Kaya [28 ]and Watson et al. [29 ]suggested that the rise in growth hormone levels during puberty to induce hyperglycemia is counterbalanced by the antidiabetic actions of hyperinsulinemia in obese adolescents. As nonobese adolescents are more likely to be normoglycemic, both obese and nonobese adolescents may experience similar plasma glucose levels during puberty [28]. We speculate that a conditionally related mechanism may decelerate the characteristic progression of crystalline lens aging in older individuals to counteract with the adverse effects imposed by obesity and preserve the neutral metabolic status of crystalline lens. In addition, crystalline lens is an isolated island with no surrounding vessels and is suspended in a tightly regulated media. The crystalline lens could therefore act as an autonomous region by taking minimal effect from diverse metabolic regulations in obese and nonobese individuals and resulting in nonassociation with various degrees of obesity in adult individuals. By contrast, obese children before puberty may have a persistently elevated blood glucose which potentially results in nonenzymatic glycation of the lens proteins and a significantly higher crystalline lens density compared to nonobese nonpubescent children [28].

Despite these suggestions and from a molecular and submolecular standpoint, obesity-induced inflammation contributes to telomere length shortening in major systemic conditions, and a considerable number of age-related ocular pathologies have underlying systemic associations [3,30]. Telomere length shortening has been observed in lens epithelial cells and is closely associated with ARC [31]. These observations suggest a positive association of obesity and ARC (and thus, crystalline lens densitometry). Furthermore, subjects with higher BMI likely engage in a more sedentary lifestyle, with a less intensive physical activity that could result in a lower amount of sun exposure and a subsequently reduced risk of progression to cataract. Taken together, clinical endpoint studies are urgently required to confirm direction and magnitude of the correlation between lens density and obesity.

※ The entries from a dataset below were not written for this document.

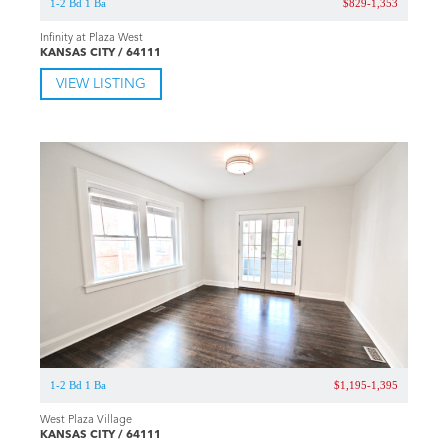
1-2 Bd 1 Ba
$829-1,353
Infinity at Plaza West
KANSAS CITY / 64111
VIEW LISTING
1-2 Bd 1 Ba
$1,195-1,395
West Plaza Village
KANSAS CITY / 64111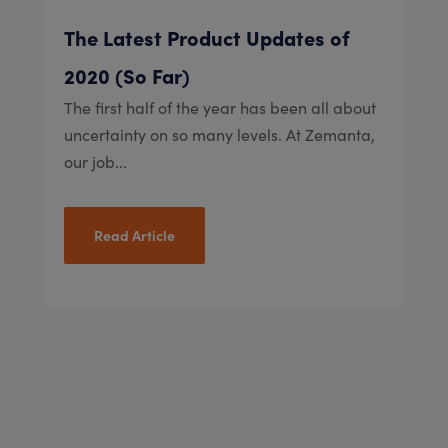
The Latest Product Updates of
2020 (So Far)
The first half of the year has been all about
uncertainty on so many levels. At Zemanta,
our job...
Read Article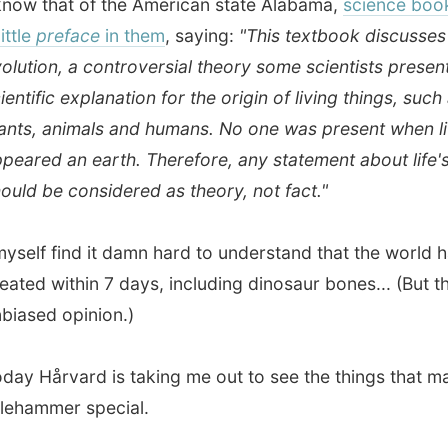
 within 7 days, including dinosaur bones... (But that is my
d opinion.)
årvard is taking me out to see the things that make
mmer special.
st he received the
Letmestayforaday-gift
from me. It was
t given to me, to pass to my next host,
from Taco and
in Ålesund
. This time he got a
windcandle
in a ceramic
mething Hårvard had never seen before.
 a gift for my next host, who lives in
Rygge
, south east of
Hårvard had
a present for me
too!
e me a
"2 stuiver" Dutch coin, dating from 1724
, which
en
found in the wreckage of the Dutch Akerdam
ship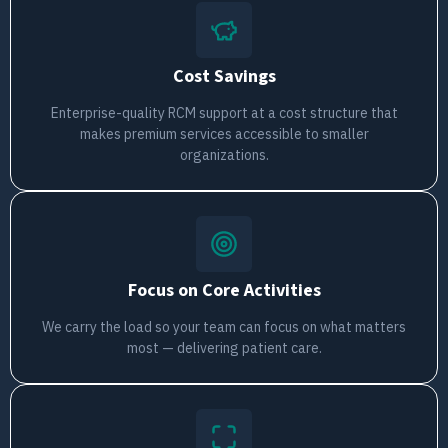
Cost Savings
Enterprise-quality RCM support at a cost structure that
makes premium services accessible to smaller
organizations.
Focus on Core Activities
We carry the load so your team can focus on what matters
most — delivering patient care.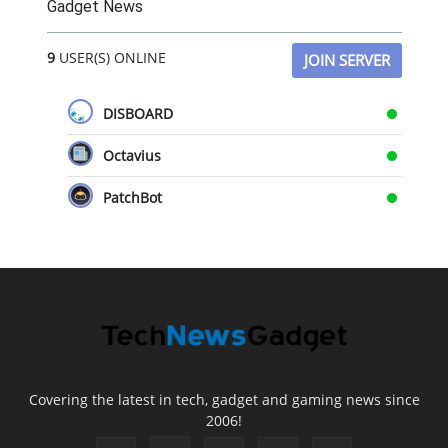
Gadget News
9
USER(S) ONLINE
JOIN SERVER
DISBOARD
Octavius
PatchBot
Covering the latest in tech, gadget and gaming news since
2006!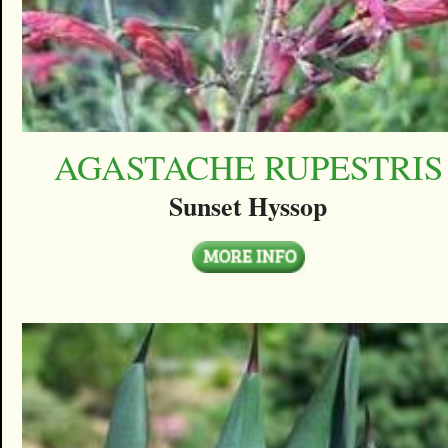
AGASTACHE RUPESTRIS
Sunset Hyssop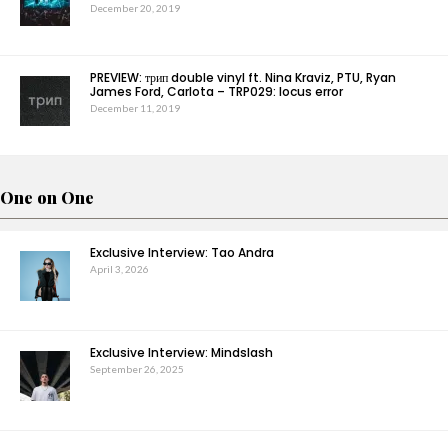
December 20, 2019
PREVIEW: трип double vinyl ft. Nina Kraviz, PTU, Ryan
James Ford, Carlota – TRP029: locus error
December 11, 2019
One on One
Exclusive Interview: Tao Andra
April 3, 2026
Exclusive Interview: Mindslash
September 26, 2025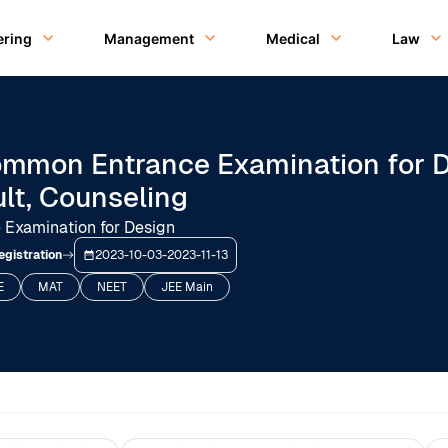
ering
Management
Medical
Law
mmon Entrance Examination for De
ult, Counseling
Examination for Design
egistration
2023-10-03
-
2023-11-13
E
MAT
NEET
JEE Main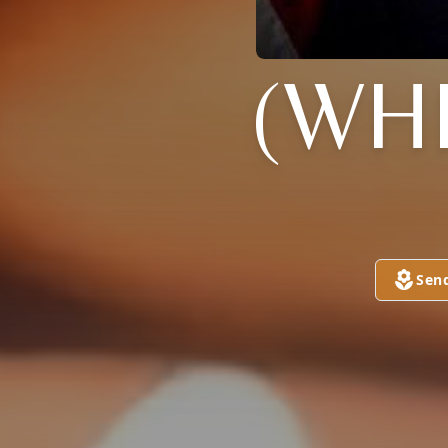
(WH
Sen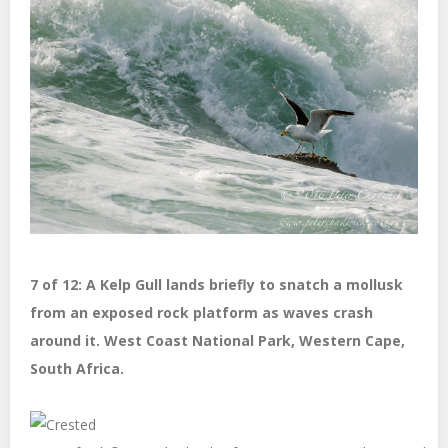
7 of 12: A Kelp Gull lands briefly to snatch a mollusk
from an exposed rock platform as waves crash
around it. West Coast National Park, Western Cape,
South Africa.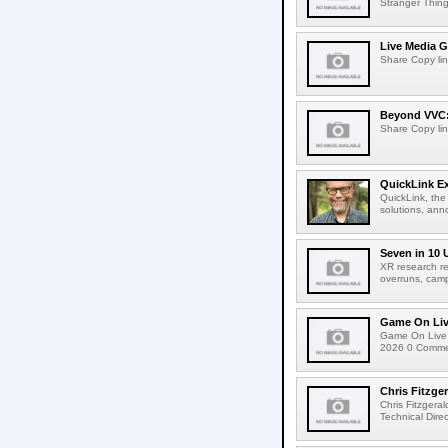
Stranger Things
Live Media G
Share Copy lin
Beyond VVC: 
Share Copy lin
QuickLink E
QuickLink, the
solutions, ann
Seven in 10 
XR research re
overruns, cam
Game On Live
Game On Live 
2026 0 Comment
Chris Fitzge
Chris Fitzgera
Technical Dire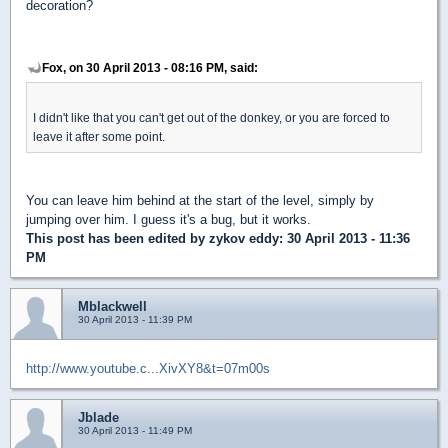
decoration?
Fox, on 30 April 2013 - 08:16 PM, said:
I didn't like that you can't get out of the donkey, or you are forced to
leave it after some point.
You can leave him behind at the start of the level, simply by
jumping over him. I guess it's a bug, but it works.
This post has been edited by
zykov eddy
: 30 April 2013 - 11:36
PM
Mblackwell
30 April 2013 - 11:39 PM
http://www.youtube.c...XivXY8&t=07m00s
Jblade
30 April 2013 - 11:49 PM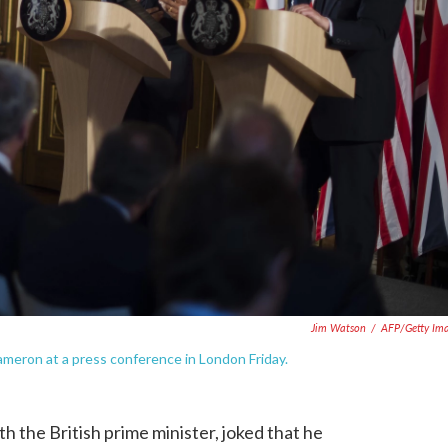
Jim Watson
/
AFP/Getty Im
ameron at a press conference in London Friday.
 the British prime minister, joked that he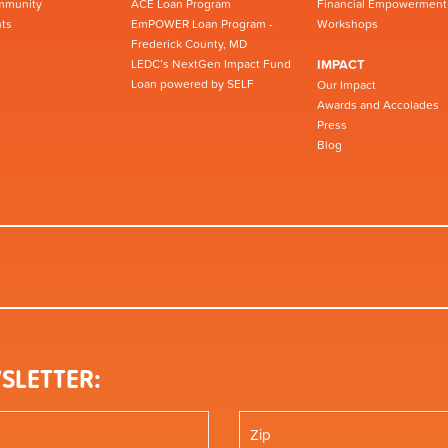
mmunity
ACE Loan Program
Financial Empowerment
ts
EmPOWER Loan Program -
Workshops
Frederick County, MD
LEDC’s NextGen Impact Fund
IMPACT
Loan powered by SELF
Our Impact
Awards and Accolades
Press
Blog
SLETTER: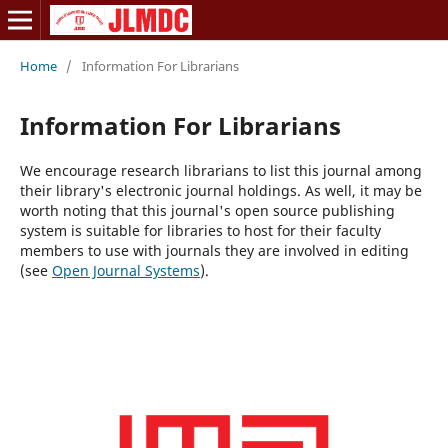
Home
/
Information For Librarians
Information For Librarians
We encourage research librarians to list this journal among
their library's electronic journal holdings. As well, it may be
worth noting that this journal's open source publishing
system is suitable for libraries to host for their faculty
members to use with journals they are involved in editing
(see
Open Journal Systems
).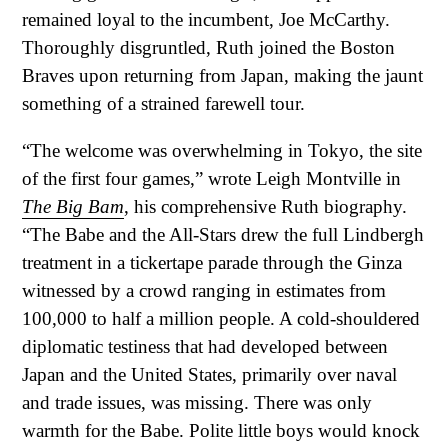
remained loyal to the incumbent, Joe McCarthy.
Thoroughly disgruntled, Ruth joined the Boston
Braves upon returning from Japan, making the jaunt
something of a strained farewell tour.
“The welcome was overwhelming in Tokyo, the site
of the first four games,” wrote Leigh Montville in
The Big Bam
, his comprehensive Ruth biography.
“The Babe and the All-Stars drew the full Lindbergh
treatment in a tickertape parade through the Ginza
witnessed by a crowd ranging in estimates from
100,000 to half a million people. A cold-shouldered
diplomatic testiness that had developed between
Japan and the United States, primarily over naval
and trade issues, was missing. There was only
warmth for the Babe. Polite little boys would knock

Along with the strengths, such as concurrent assessment of LOCS III and LOD by Pentacam HR in a homogenous group of healthy individuals, several limitations of our work should be considered including the relatively small population and the cross-sectional measurement of BMI. To explore the detrimental role of obesity on cataractogenesis, long-term investigation of BMI and metabolic status prior to the onset of crystalline lens changes is highly warranted.

Currently, little data supports whether the potential correlation of obesity and crystalline LOD is confined to children, adolescents, and younger individuals or is not affected by the chronological age. Determining the true nature of this correlation is particularly of interest largely due to the controversial role of obesity in ARC; so far that obesity has been proposed as a protective prognostic factor against the formation of ARC in several studies [25,26]. Ideally, the conglomerate of risk factors potentially confounding the association between crystalline lens density and obesity, namely diabetes, nutrition, smoking, and sun exposure [26], should be carefully scrutinized in future related research.

The study is partly supported by Tehran University of Medical Sciences (Grant no. 11925).

The authors have no conflicts of interest to disclose. The authors have no financial or proprietary interest in a product, method, or material described herein.